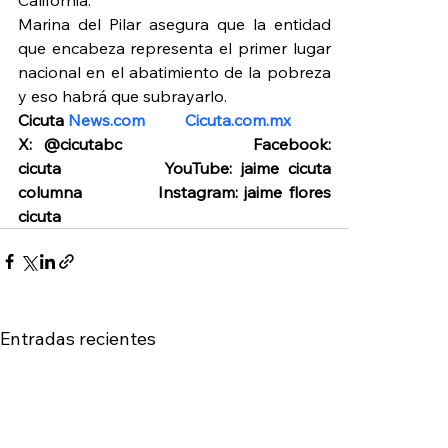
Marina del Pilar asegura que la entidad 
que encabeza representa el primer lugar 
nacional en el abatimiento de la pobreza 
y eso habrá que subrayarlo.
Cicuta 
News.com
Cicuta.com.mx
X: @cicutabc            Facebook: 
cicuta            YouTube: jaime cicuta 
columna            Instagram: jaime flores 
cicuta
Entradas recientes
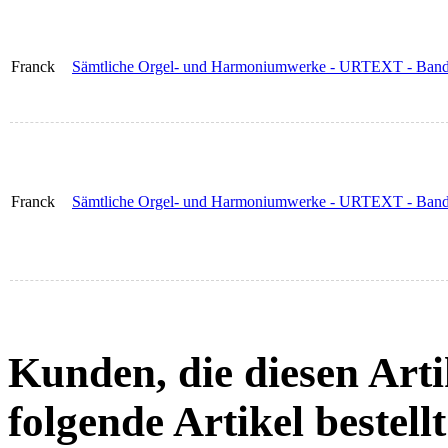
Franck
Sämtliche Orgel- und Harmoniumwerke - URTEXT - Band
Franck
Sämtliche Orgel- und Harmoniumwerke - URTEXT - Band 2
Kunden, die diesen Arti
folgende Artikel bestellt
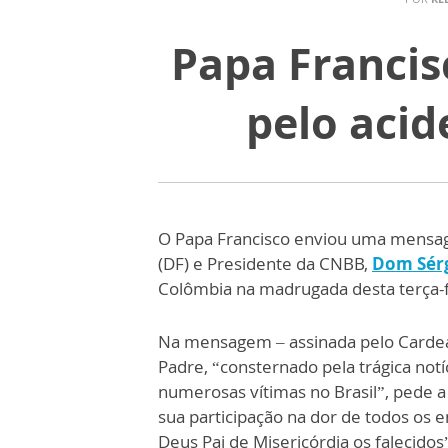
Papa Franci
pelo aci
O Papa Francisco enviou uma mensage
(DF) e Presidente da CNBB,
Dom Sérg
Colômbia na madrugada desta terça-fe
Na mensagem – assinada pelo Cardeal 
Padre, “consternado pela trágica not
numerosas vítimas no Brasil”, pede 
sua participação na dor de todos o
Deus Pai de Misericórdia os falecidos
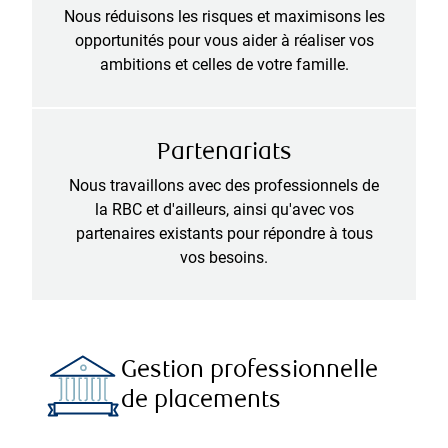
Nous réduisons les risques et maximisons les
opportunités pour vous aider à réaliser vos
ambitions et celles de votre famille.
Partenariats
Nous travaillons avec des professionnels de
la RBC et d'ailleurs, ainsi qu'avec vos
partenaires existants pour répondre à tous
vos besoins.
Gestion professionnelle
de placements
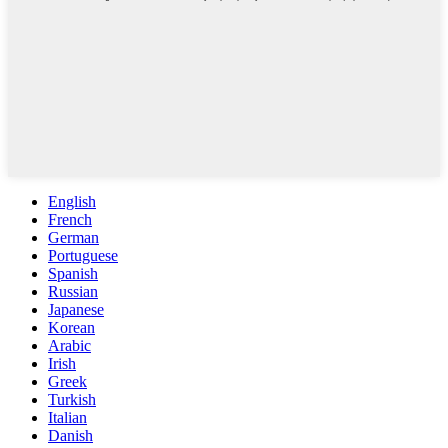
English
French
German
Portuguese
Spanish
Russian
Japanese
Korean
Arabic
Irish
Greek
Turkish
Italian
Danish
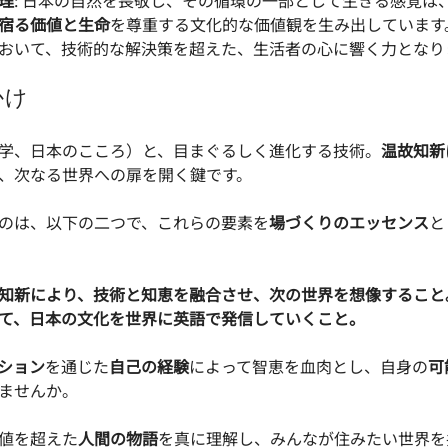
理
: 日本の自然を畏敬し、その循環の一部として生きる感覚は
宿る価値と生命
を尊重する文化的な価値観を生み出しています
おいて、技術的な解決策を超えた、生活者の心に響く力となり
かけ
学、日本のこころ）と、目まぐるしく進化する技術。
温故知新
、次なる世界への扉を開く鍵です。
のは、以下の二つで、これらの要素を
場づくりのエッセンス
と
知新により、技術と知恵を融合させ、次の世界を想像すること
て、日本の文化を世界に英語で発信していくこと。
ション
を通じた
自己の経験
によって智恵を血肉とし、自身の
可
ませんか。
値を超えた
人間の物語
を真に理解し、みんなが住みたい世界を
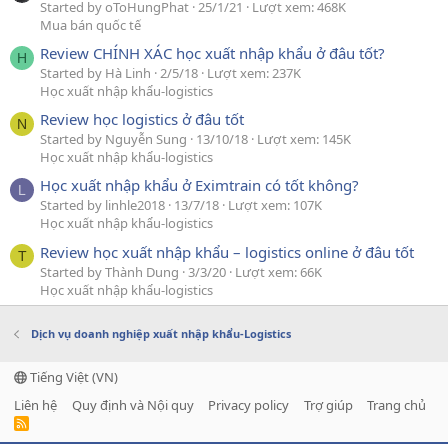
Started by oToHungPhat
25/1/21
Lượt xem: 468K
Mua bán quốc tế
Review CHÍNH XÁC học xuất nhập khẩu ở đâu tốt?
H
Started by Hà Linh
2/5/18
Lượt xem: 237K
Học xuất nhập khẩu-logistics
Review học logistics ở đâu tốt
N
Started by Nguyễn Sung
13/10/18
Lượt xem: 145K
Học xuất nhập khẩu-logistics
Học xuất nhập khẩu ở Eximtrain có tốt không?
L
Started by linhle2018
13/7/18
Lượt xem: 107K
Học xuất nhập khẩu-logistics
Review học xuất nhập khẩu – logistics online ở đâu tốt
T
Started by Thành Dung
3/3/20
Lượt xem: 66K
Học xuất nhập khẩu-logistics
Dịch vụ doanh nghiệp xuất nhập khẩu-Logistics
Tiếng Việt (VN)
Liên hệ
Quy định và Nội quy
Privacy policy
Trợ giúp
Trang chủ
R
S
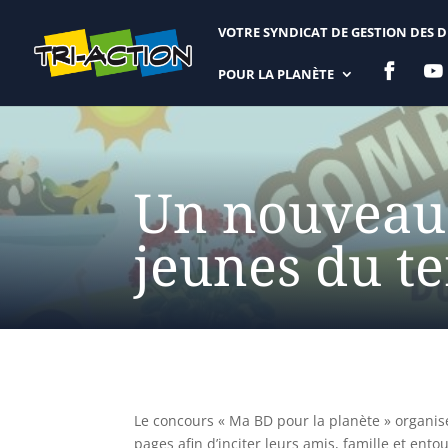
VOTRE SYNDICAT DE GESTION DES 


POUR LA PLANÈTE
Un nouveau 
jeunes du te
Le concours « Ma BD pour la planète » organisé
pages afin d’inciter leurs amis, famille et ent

==

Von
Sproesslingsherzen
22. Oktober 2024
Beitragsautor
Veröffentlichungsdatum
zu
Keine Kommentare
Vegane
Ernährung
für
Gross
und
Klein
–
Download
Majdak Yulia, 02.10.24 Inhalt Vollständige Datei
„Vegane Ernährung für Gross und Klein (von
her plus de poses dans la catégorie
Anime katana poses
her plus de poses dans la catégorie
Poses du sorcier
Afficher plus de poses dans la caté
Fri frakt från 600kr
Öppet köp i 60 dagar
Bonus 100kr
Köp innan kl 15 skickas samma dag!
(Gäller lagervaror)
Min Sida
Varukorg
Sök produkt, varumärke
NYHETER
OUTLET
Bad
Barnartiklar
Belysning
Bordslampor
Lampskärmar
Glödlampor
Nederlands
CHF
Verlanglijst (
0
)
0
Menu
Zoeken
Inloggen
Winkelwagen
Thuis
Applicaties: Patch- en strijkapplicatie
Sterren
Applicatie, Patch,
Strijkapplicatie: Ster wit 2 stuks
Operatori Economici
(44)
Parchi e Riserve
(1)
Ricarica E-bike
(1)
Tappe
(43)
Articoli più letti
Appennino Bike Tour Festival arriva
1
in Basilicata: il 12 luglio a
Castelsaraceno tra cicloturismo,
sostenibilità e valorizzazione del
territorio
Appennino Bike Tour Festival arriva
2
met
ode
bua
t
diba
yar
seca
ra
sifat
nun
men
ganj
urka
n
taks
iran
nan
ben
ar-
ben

==

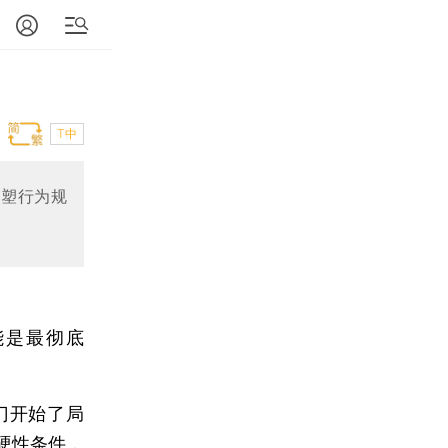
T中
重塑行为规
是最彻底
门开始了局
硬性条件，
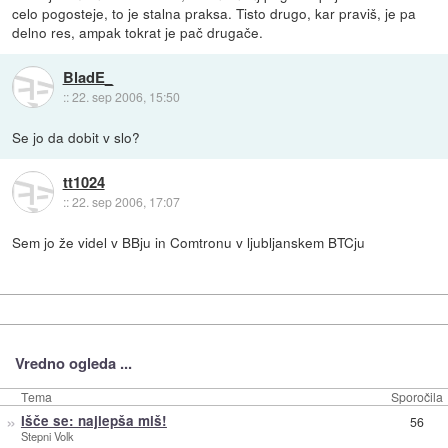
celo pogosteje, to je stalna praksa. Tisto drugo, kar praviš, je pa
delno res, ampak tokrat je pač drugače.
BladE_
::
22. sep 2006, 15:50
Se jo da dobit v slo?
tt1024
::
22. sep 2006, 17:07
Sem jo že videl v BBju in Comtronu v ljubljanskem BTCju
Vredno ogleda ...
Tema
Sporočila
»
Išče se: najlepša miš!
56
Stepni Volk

TASK GOAL: What number of lines in the records hold the word "URTEXT"? Reply with that number alone.

REPLY: 2